---------- Extrait présenté ----------

30th Pordenone Silent Film Festival (suite) & meilleurs films de 2011

Article mis en ligne le 1er mars 2012

par Raymond SCHOLER

Le plus éprouvant programme des Giornate fut celui des pionniers de l’animation japonaise. Seuls les spécialistes peuvent apprécier les papiers découpés (1924-1931) de Noburo Ofuji : la répétitivité dans les mouvements aller-retour pour simuler l’action avait sur les festivaliers le même effet qu’un pendule d’hypnotiseur. C’est une caractéristique assez générale des premières animations, puisqu’on la retrouve entres autres aussi dans les Laugh-O-grams (1921-1923), premiers travaux sur cellulo de Walt Disney. Deux œuvres de Yasuji Murata prouvèrent qu’un dessin animé pouvait transcender cette stérile obsession cinétique.
Kobutori/His Snatched-Off Lump (1929) est un conte moral comico-poétique basé sur une légende : un vieillard danse avec un tengu (lutin aviaire) dans l’espoir que ce dernier lui enlèvera une grosseur qui le défigure. Les traits clairs se croisent dans un dédale savant pour recréer la pluie, les nuages et le clair de lune dans l’évocation d’une atmosphère de douceur qu’on retrouvera chez Miyazaki. Derrière le titre Futatsu no Sekai/Deux mondes (1929), se cache une adaptation de La Cigale et la Fourmi (Esope fut introduit au Japon par les Jésuites dès le XVIe siècle). Là encore, le dessin est d’une finesse et d’une alacrité époustouflantes, les personnages des hyménoptères portant même des vêtements minuscules pour signifier leur statut sexuel ou familial. Un des sommets de ce festival.

---------- Matériel ----------

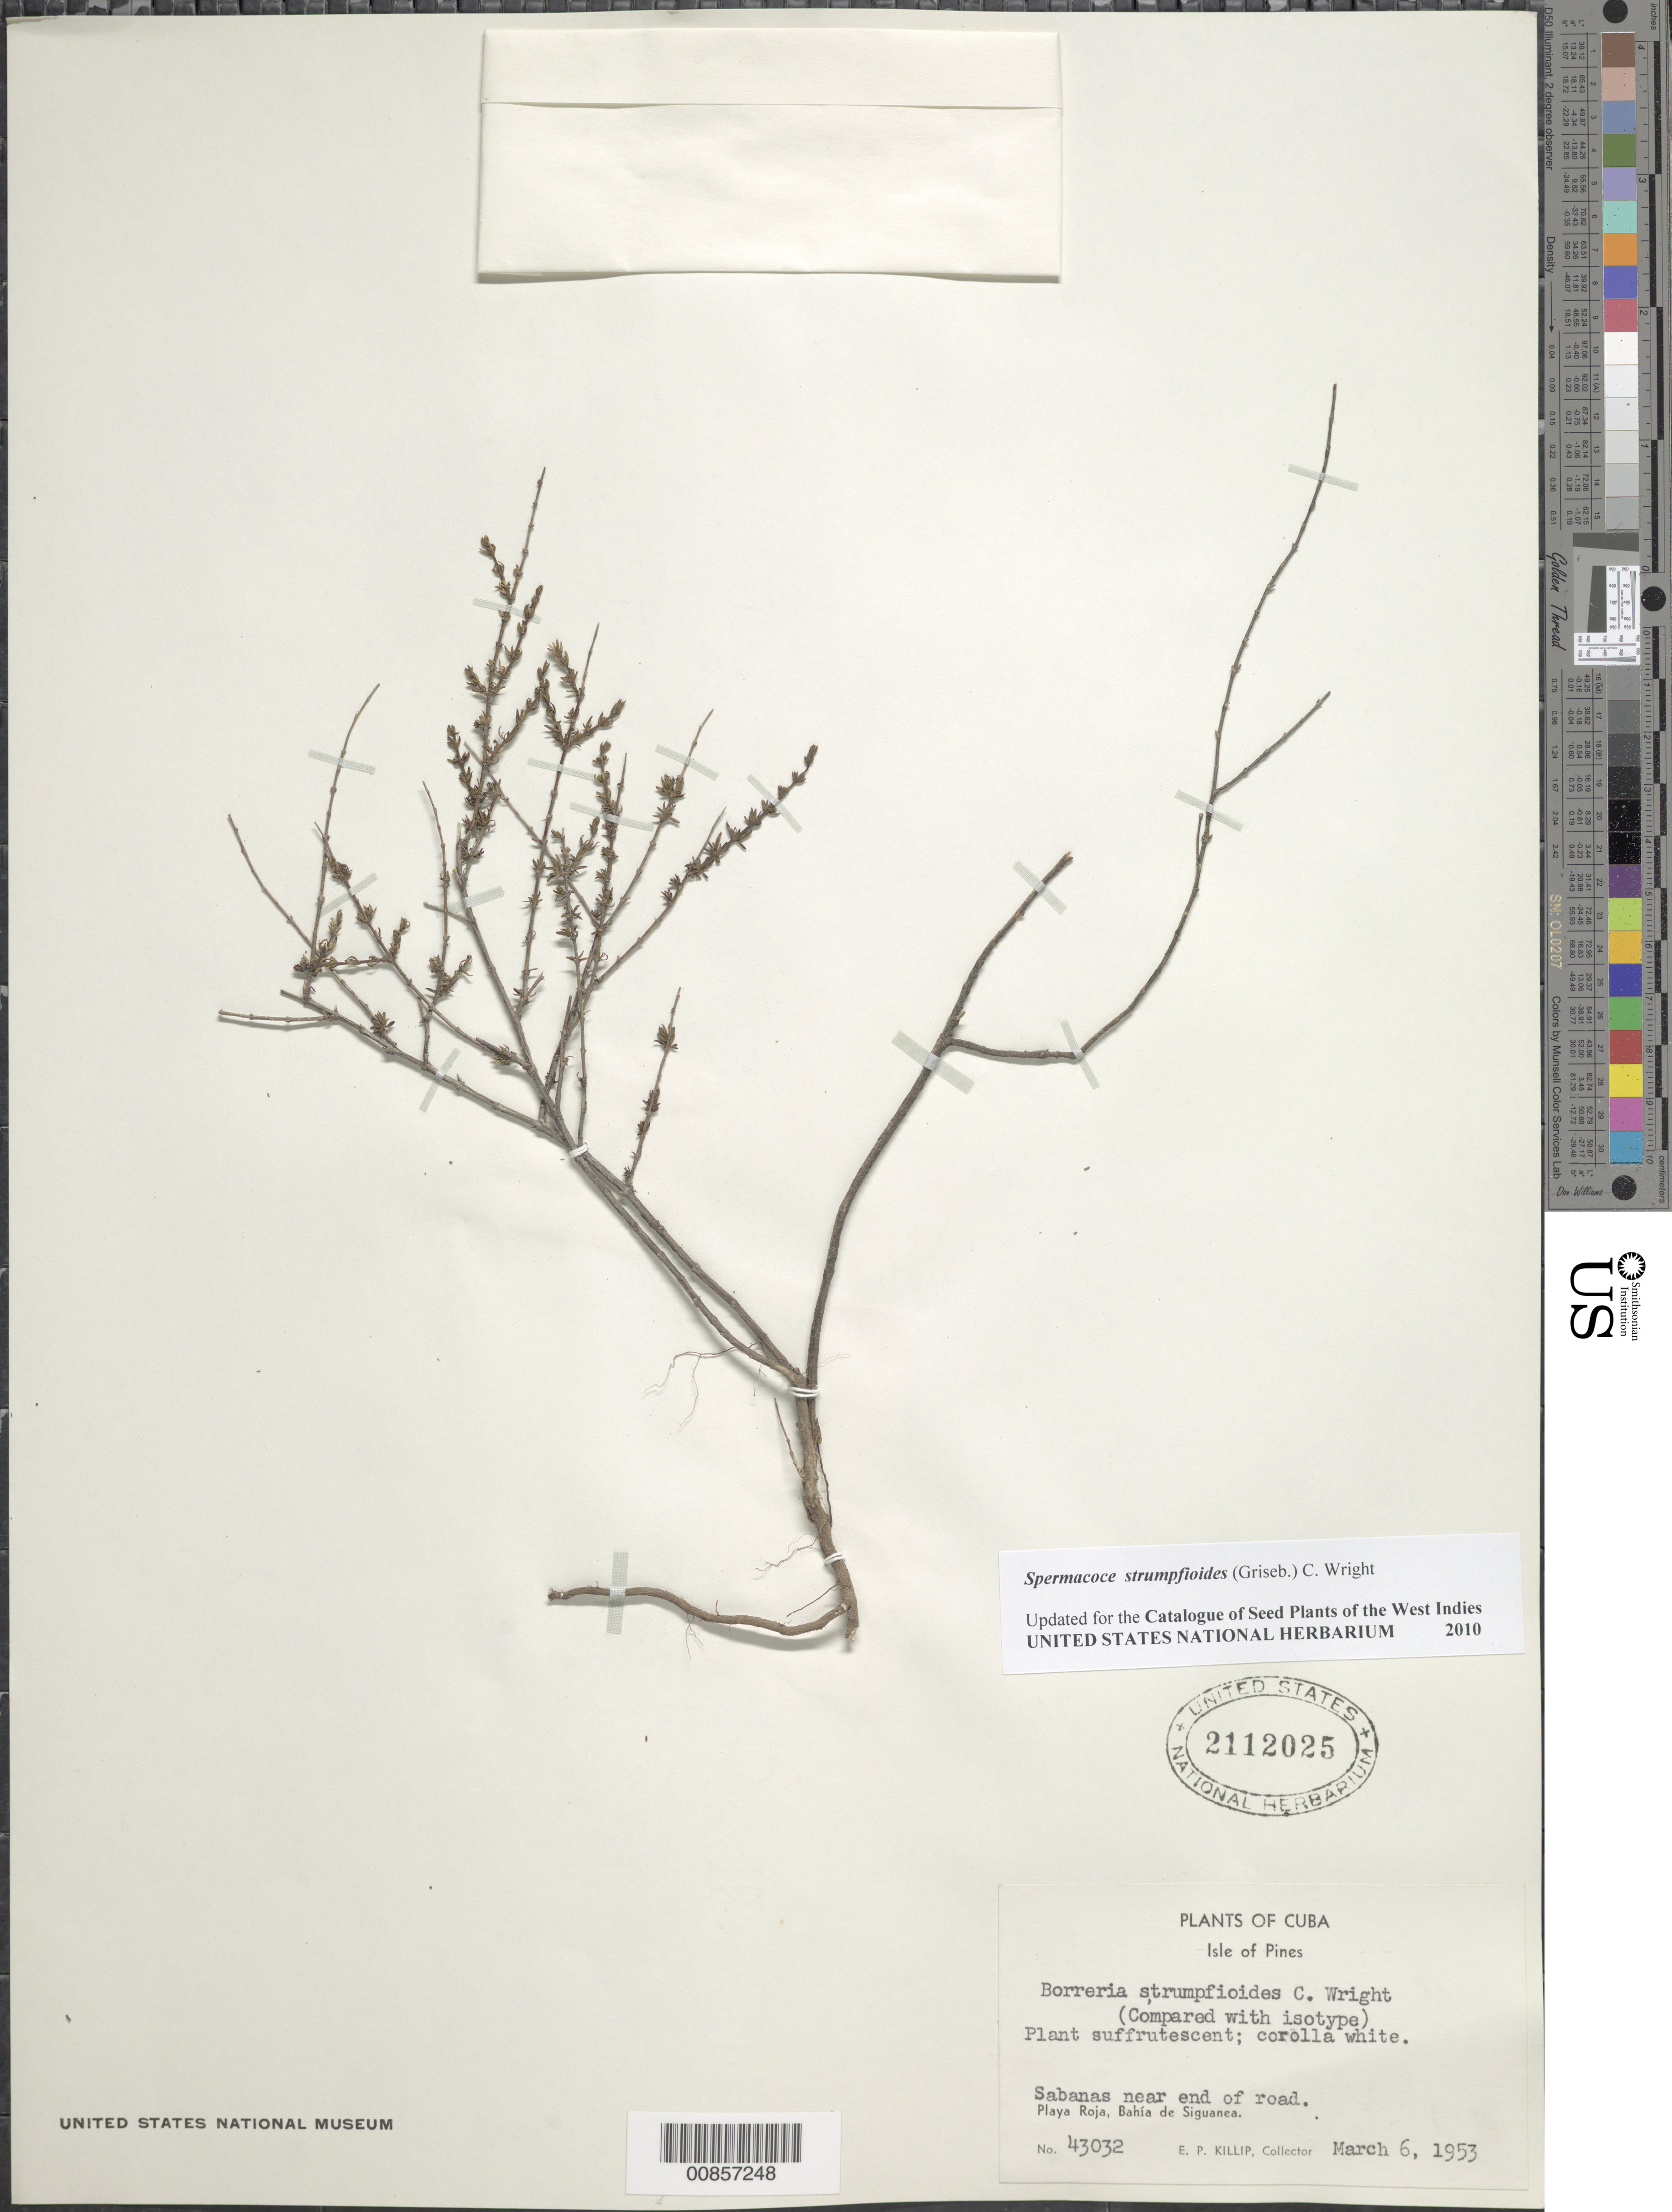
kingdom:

----------

# Travail demandé
1. Recopiez l'article sur le festival de Pordenone en commençant par "Le plus éprouvant" et en allant jusqu'à "stérile obsession cinétique.".
2. D'après l'article sur le festival de Pordenone, qui introduisit Ésope au Japon ?
3. Poursuivez l'article sur le festival de Pordenone à partir de sa dernière phrase.
Le matériel provient d'une autre source que l'article sur le festival de Pordenone.

# Réponses aux consignes
1.
Le plus éprouvant programme des Giornate fut celui des pionniers de l’animation japonaise. Seuls les spécialistes peuvent apprécier les papiers découpés (1924-1931) de Noburo Ofuji : la répétitivité dans les mouvements aller-retour pour simuler l’action avait sur les festivaliers le même effet qu’un pendule d’hypnotiseur. C’est une caractéristique assez générale des premières animations, puisqu’on la retrouve entres autres aussi dans les Laugh-O-grams (1921-1923), premiers travaux sur cellulo de Walt Disney. Deux œuvres de Yasuji Murata prouvèrent qu’un dessin animé pouvait transcender cette stérile obsession cinétique.

2. Les Jésuites, dès le XVIe siècle.

3.
L’exploration du cinéma géorgien, commencée l’année passée avec l’œuvre de Kalatozov, continue cette année avec six films produits par la Sakhkinmretstvi, l’établissement étatique instauré par Moscou. Le premier metteur en scène de ce studio fut le Russe Ivan Perestiani, qui, après une carrière théâtrale moscovite, avait débuté en 1916 comme acteur chez le grand Yevguéni Bauer et acquis une expérience de scénariste et de réalisateur. Ses œuvres géorgiennes satisfont aux exigences idéologiques soviétiques tout en popularisant la culture nationale géorgienne. Le Cas de Tariel Mklavadze (1925) relate ainsi la révolte d’un simple maître d’école, dont la femme fut violentée par un aristocrate local. La direction d’acteurs très moderne, l’utilisation de flash-back et la précision ethnographique de la mise en scène concourent à produire une œuvre attachante. Eliso (1928) de Nikoloz Chenguelaia présente un épisode de la transplantation des Tcherkesses en Turquie, dans les années 1860. Le gouvernement tsariste veut à tout prix procéder à la russification du pays conquis par nettoyage ethnique : on commence par dresser sournoisement les musulmans contre les chrétiens et vice-versa, en vain. A la fin, tous les habitants du village de Verdi se mettent en route avec leurs baluchons, mais Eliso, fille du doyen, met le feu au village pour bien signifier qu’il ne peut plus être à personne. Amerikanka (1930) de Leo Esakya raconte les tribulations d’une imprimerie clandestine à Moscou (le titre renvoie à l’origine de la machine), cachée dans les caves d’un épicerie et opérée par des Transcaucasiens bolcheviques pendant la première Révolution russe de 1905. Les objets – journaux, pamphlets, machines à écrire, presses - sont emphatiquement magnifiés pour leur valeur symbolique.

« Novyi Vavilon / La nouvelle Babylone »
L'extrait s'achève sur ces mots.